The board of the Metropolitan Washington Council of Governments said yesterday that the area's emergency warning system is "unreliable," plagued by sirens that either fail to sound when they are supposed to or that go off accidentally.

The board, composed of 24 local government officials, urged the Federal Emergency Management Agency, which maintains the system, to make improvements within six months or provide funds to COG to find alternatives to the current system. COG officials asserted that, according to FEMA's own estimates, 25 percent of the area's sirens were malfunctioning in March.

COG Board Chairman Gil Weidenfeld, who is the mayor of Greenbelt, said after yesterday's meeting that the nuclear plant disaster in the Soviet Union had "heightened everybody's sensitivity," and added: "You never know when a major disaster could occur."

John Sullivan, FEMA's chief of telecommunications in this region, said that COG's criticism was "very premature," because the agency had installed a new $1.2 million radio system to activate its sirens and the system was still in the "test and evaluation" stage. The old system still can be used as a fallback, Sullivan said, but he acknowledged that he could not say how much of either system is functioning properly.

"They the COG board jumped the gun by trying to paint a totally black picture . . . even though we haven't told anyone that the new system is up and ready to fly," Sullivan said.

The system consists of about 470 sirens in the District and suburban Maryland and Virginia that are part of the former Civil Defense system designed to warn the public of wartime attacks, according to Edward V.J. Putens, chairman of COG's Public Safety Policy Committee. The sirens also have been used for years to warn the public of such peacetime disasters as tornadoes, hazardous chemical spills or serious accidents.
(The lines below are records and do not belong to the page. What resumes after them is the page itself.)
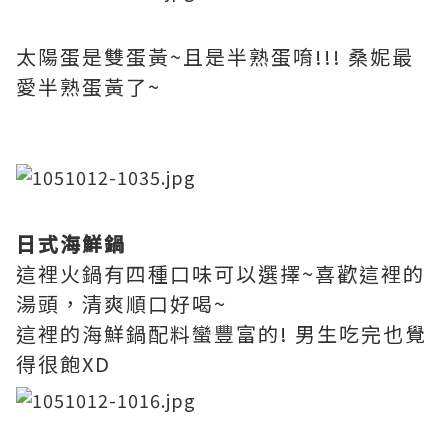
太陽蛋是雙蛋黃~且是半熟蛋唷!!! 桑妮最
愛半熟蛋黃了~
日式海鮮鍋
這裡火鍋有四種口味可以選擇~喜歡這裡的
湯頭，清爽順口好喝~
這裡的海鮮鍋配料蠻豐富的! 男生吃完也覺
得很飽XD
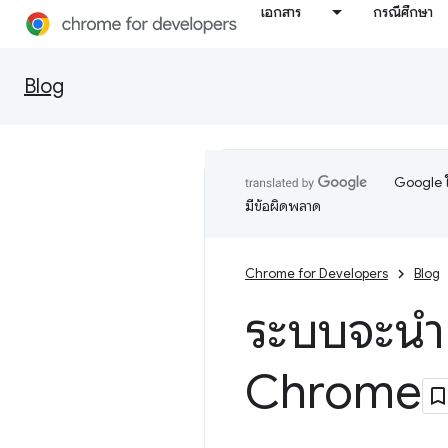
เอกสาร
กรณีศึกษา
Blog
Google ใ
มีข้อผิดพลาด
Chrome for Developers
Blog
ระบบจะนำ
Chrome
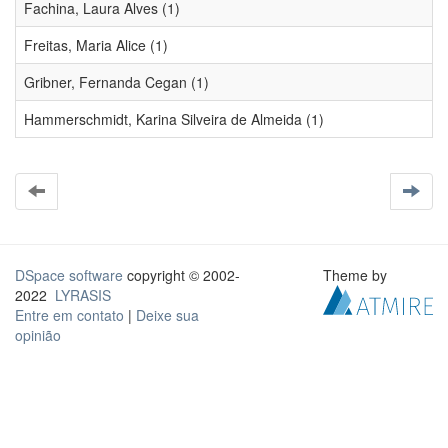
Fachina, Laura Alves (1)
Freitas, Maria Alice (1)
Gribner, Fernanda Cegan (1)
Hammerschmidt, Karina Silveira de Almeida (1)
DSpace software
copyright © 2002-
Theme by
2022
LYRASIS
Entre em contato
|
Deixe sua
opinião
But few people know the meanings of the different siren blasts and, even when the sirens work properly, "the sounding of sirens is largely ignored," Putens told the COG board yesterday.

In its resolution, the board also urged FEMA to begin "a concerted effort" to educate the public to the meaning of the sirens.

According to Thomas P. Rametta, the principal public safety planner for COG, there have been numerous incidents of sirens malfunctioning. In Mount Rainier, a siren at a closed junior high school blared for 2 1/2 hours recently for no reason, before local officials came to turn it off, he said.

About a year ago, all the sirens went off at 6 a.m. and local governments "were inundated with calls about what was going on," according to Rametta. FEMA officials at the center in Olney, where the sirens are managed, were unaware of the problem because it had not registered on their computers, he said.

Rametta said that COG's Disaster and Emergency Preparedness Committee had been working with FEMA "for some time" on the problem, and two years ago, when the agency began installing the new system, the group believed that the problem would be alleviated. Instead, Putens said: "Unfortunately, now the system is even more unreliable than ever before."

Sullivan disagreed. He said that while he does not dispute COG's charge that 25 percent of the sirens were malfunctioning in March, the figure is "not very meaningful" because problems are fixed each day and the backup system on those malfunctioning sirens might, in fact, be working.

"Absolutely, I'm concerned about it," Sullivan said. "That is why we are spending $1.2 million to upgrade it."